There is a growing movement in the medical field toward patient-centered care. That’s when doctors consider the patient’s needs, values and desires in developing treatment plans.
But despite mounting evidence that faith can play a key role in health outcomes, many doctors are reluctant to talk to their patients about religion.
A new study examining data from a national survey of more than 1,100 doctors found that doctors who are both spiritual and religious are more likely to believe that faith can be medically relevant.
These doctors, about half of the sample, also were more comfortable “respectfully” sharing their own faith experiences and praying with patients.
However, physicians identified as religious but not spiritual, spiritual but not religious and neither religious nor spiritual were less likely to:
• Listen to patients’ religious or spiritual beliefs.
Not only did less religious physicians avoid the topic, they were also more likely to change the subject when patients began talking about their faith, according to the study by sociologist Aaron Franzen of Hope College.
It does not appear to be a case of overt bias toward religion and spirituality in most instances, Franzen said in an interview.
“Some of them, it doesn’t even occur to them,” he said. “The relevance just isn’t there.”
Yet faith can matter greatly to both the physical and mental health outcomes of patients.
Science increasingly says so.
Faith and health
Scores of studies in recent years have found that in general religious beliefs and practices are associated with several health benefits, particularly when the divine is perceived as loving, caring and merciful.
The benefits include the potential to reduce depression, moderate parental stress, serve as a healing balm for veterans and provide sources of support and hope for the critically ill and the disadvantaged.
But some religious beliefs taken to extremes can be damaging, particularly when fear and judgment crowd out love and mercy. Then, religious struggles can lead to feelings of shame, guilt and fear that can worsen health.
In both cases, researchers say it is of value to listen to the patient’s beliefs for potential clues to devising the most appropriate medical plan. In some cases, it can be implemented in collaboration with religious leaders and counselors.
Recognition of the patient’s beliefs also increases the chances she or he will follow the doctor’s instructions, research suggests.
On the other hand, Franzen noted, “If the patient is religious and makes sense of his or her world with those ‘tools’ but the physician is not religious and does not at least acknowledge these tools as part of the illness experience, then the possibility of nonadherence increases.”
In the Hope College study, Franzen analyzed data from 1,144 doctors who participated in the 2003 survey Religion and Spirituality in Medicine: Physicians’ Perspectives.

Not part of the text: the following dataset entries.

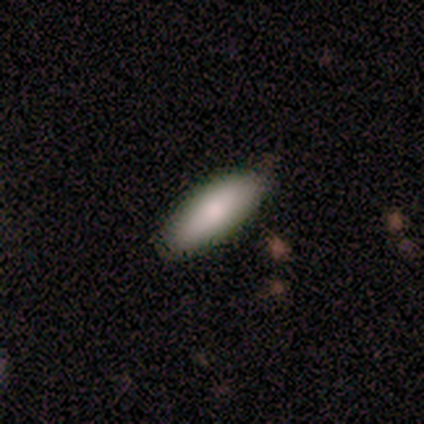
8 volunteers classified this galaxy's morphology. This appears to be a smooth galaxy with no disk features (100%) that is cigar-shaped (62%). Merging: none (88%).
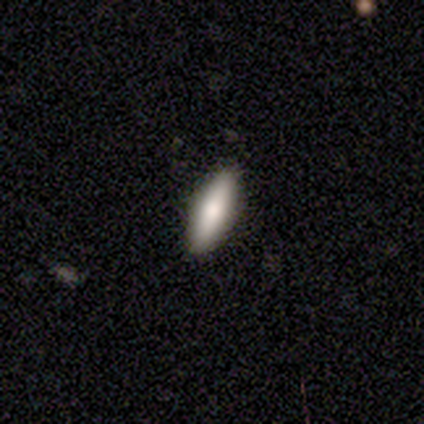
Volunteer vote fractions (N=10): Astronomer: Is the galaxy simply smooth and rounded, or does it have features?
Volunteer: smooth — 90%.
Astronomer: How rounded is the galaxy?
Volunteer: cigar-shaped — 56% (runner-up: in between, 44%).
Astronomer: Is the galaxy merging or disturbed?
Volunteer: none — 90%.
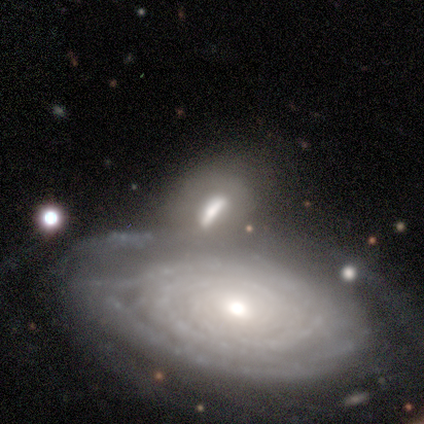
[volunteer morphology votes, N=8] This is likely a featured or disk galaxy (75%). It is clearly not viewed edge-on (100%). Bar: likely no (67%). Spiral arm pattern: clearly yes (83%). Spiral arm count: likely can't tell (60%). Spiral winding: clearly tight (100%). Central bulge: likely moderate (67%). Merging: marginally none (38%, tied with merger).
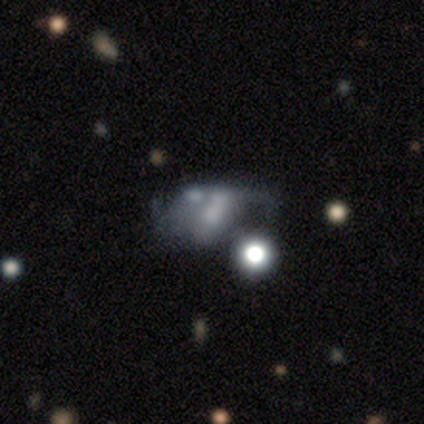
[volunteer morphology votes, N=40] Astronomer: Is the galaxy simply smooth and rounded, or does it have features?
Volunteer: featured or disk — 50% (runner-up: smooth, 30%).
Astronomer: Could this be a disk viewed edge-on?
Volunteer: no — 90%.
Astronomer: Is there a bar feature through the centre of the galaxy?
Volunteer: no — 83%.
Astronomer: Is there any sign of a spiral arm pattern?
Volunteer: no — 83%.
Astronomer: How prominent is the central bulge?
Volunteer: none — 61%.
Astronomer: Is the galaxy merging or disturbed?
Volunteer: merger — 28% (runner-up: major disturbance, 22%).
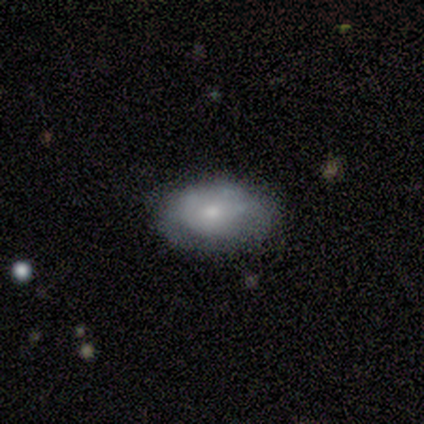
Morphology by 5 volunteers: Smooth or featured? 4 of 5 (80%) said smooth. How rounded? 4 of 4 (100%) said in between. Merging? 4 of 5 (80%) said none.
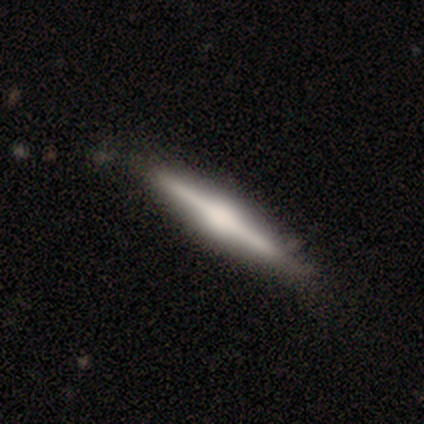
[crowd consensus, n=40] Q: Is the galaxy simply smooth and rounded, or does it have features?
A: featured or disk — 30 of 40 (75%).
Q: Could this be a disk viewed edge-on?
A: yes — 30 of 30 (100%).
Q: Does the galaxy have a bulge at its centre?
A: rounded — 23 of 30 (77%).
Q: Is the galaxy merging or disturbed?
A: none — 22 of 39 (56%).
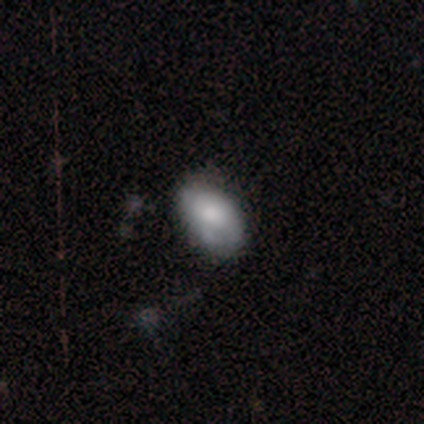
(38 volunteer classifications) This is likely a smooth galaxy (71%). How rounded: clearly in between (85%). Merging: marginally none (32%).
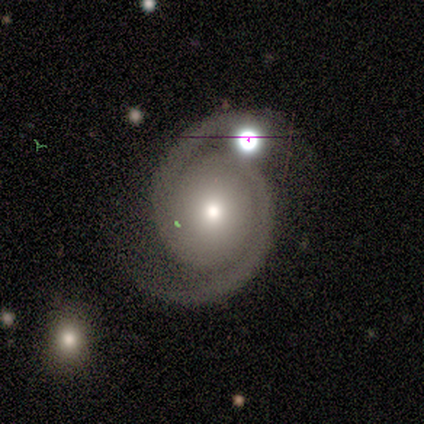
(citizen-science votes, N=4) Q: Smooth or featured?
A: featured or disk (75%); runner-up: star or artifact (25%)
Q: Edge-on disk?
A: no (100%)
Q: Bar?
A: no (67%); runner-up: weak (33%)
Q: Spiral arms?
A: yes (100%)
Q: Spiral winding?
A: tight (100%)
Q: Spiral arm count?
A: 2 (100%)
Q: Bulge size?
A: small (67%); runner-up: moderate (33%)
Q: Merging?
A: none (67%); runner-up: minor disturbance (33%)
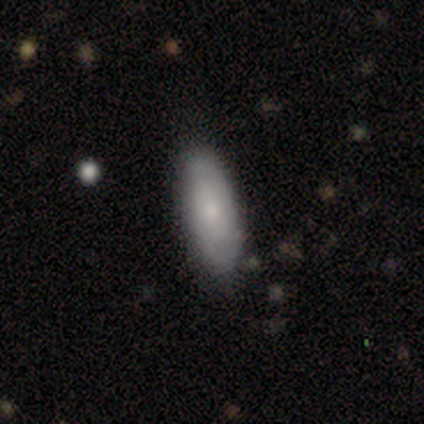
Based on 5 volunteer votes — Morphology: type=smooth (80%); roundness=in between (100%); merging=none (100%).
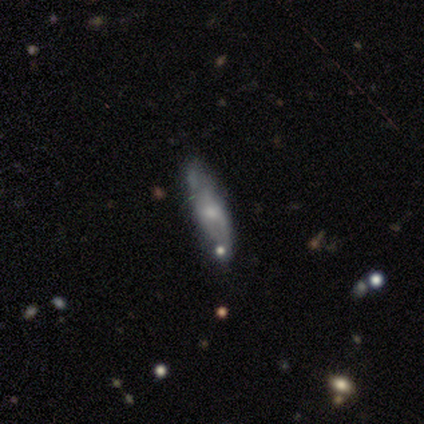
Overall: featured or disk (67%). Edge-on disk: no (75%). Bar: no (100%). Spiral arms: no (67%; yes 33%). Bulge size: small (67%; moderate 33%). Merging: none (40%; minor disturbance 20%).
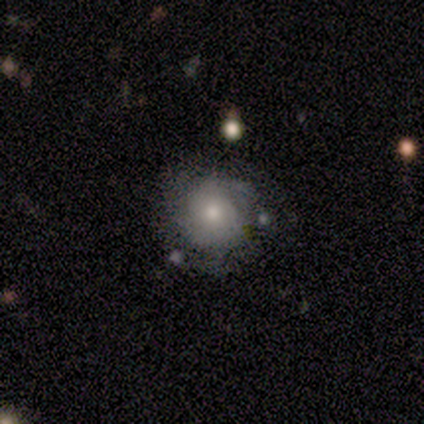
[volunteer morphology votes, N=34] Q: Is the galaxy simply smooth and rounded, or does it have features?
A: smooth — 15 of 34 (44%, tied with featured or disk).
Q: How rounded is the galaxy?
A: round — 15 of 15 (100%).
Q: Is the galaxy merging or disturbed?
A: none — 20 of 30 (67%).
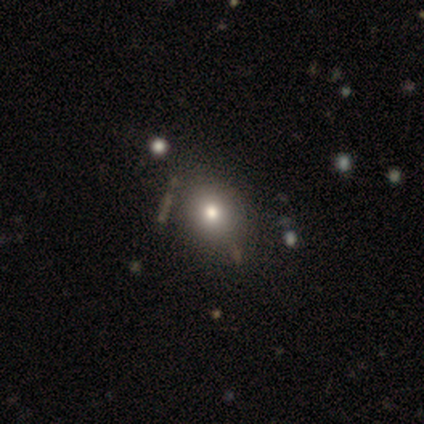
This is clearly a smooth galaxy (86%). How rounded: clearly round (100%). Merging: clearly none (83%).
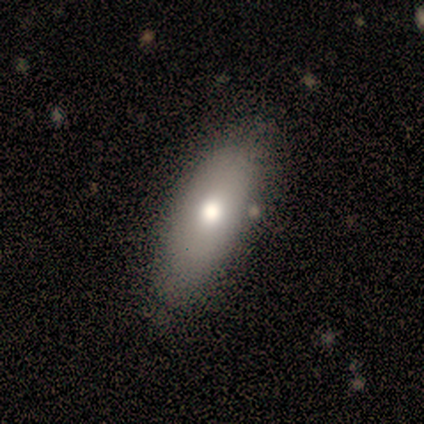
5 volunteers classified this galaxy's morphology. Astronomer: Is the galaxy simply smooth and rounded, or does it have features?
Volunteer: smooth — 80%.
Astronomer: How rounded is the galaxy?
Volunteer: in between — 100%.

Doctors who more strongly held that religion and spirituality influence patient health were consistently more likely to welcome those conversations, “whether that be sharing their own beliefs, praying with patients, or just not changing the subject when beliefs are brought up,” he found.
Physicians who did not find those beliefs medically relevant are more likely to be uncomfortable with those types of interactions. That was particularly true for doctors who were neither spiritual nor religious.
In the field
What can be done to improve the dialogue among doctors and patients on religion and spirituality?
For starters, research indicates humility can help.
One new study of 297 patients of 100 doctors indicated that physicians who were humble, rather than paternalistic or arrogant, were most effective at working with their patients.
“Humble physicians were viewed as better at communicating with patients than non-humble physicians, and patients reported better health when their physicians acted particularly humbly,” researchers reported.
Training in religious and spiritual care also can make a difference, research shows.
In the Hope study, having such education was associated among all doctors with a greater willingness to listen to the religious and spiritual views of patients.
“Our study demonstrates the importance of training for the inclusion of religion/spirituality in medical interactions, whether or not the physician thinks religion matters for health outcomes,” Franzen wrote.
In the end, it is the doctor in her office or by the hospital bed that makes the critical decision regarding how patient concerns will be reflected in their care.
And it matters how doctors approach the conversation, Franzen notes in the journal article.
Is anything the patient wants to talk about or share with the physician fair game? Or is it the physician’s role to direct the conversation toward what he or she sees as medically relevant?
“Most often it is the latter,” Franzen stated, “and in the process, the physician’s decision may actually bypass patient-centered care.”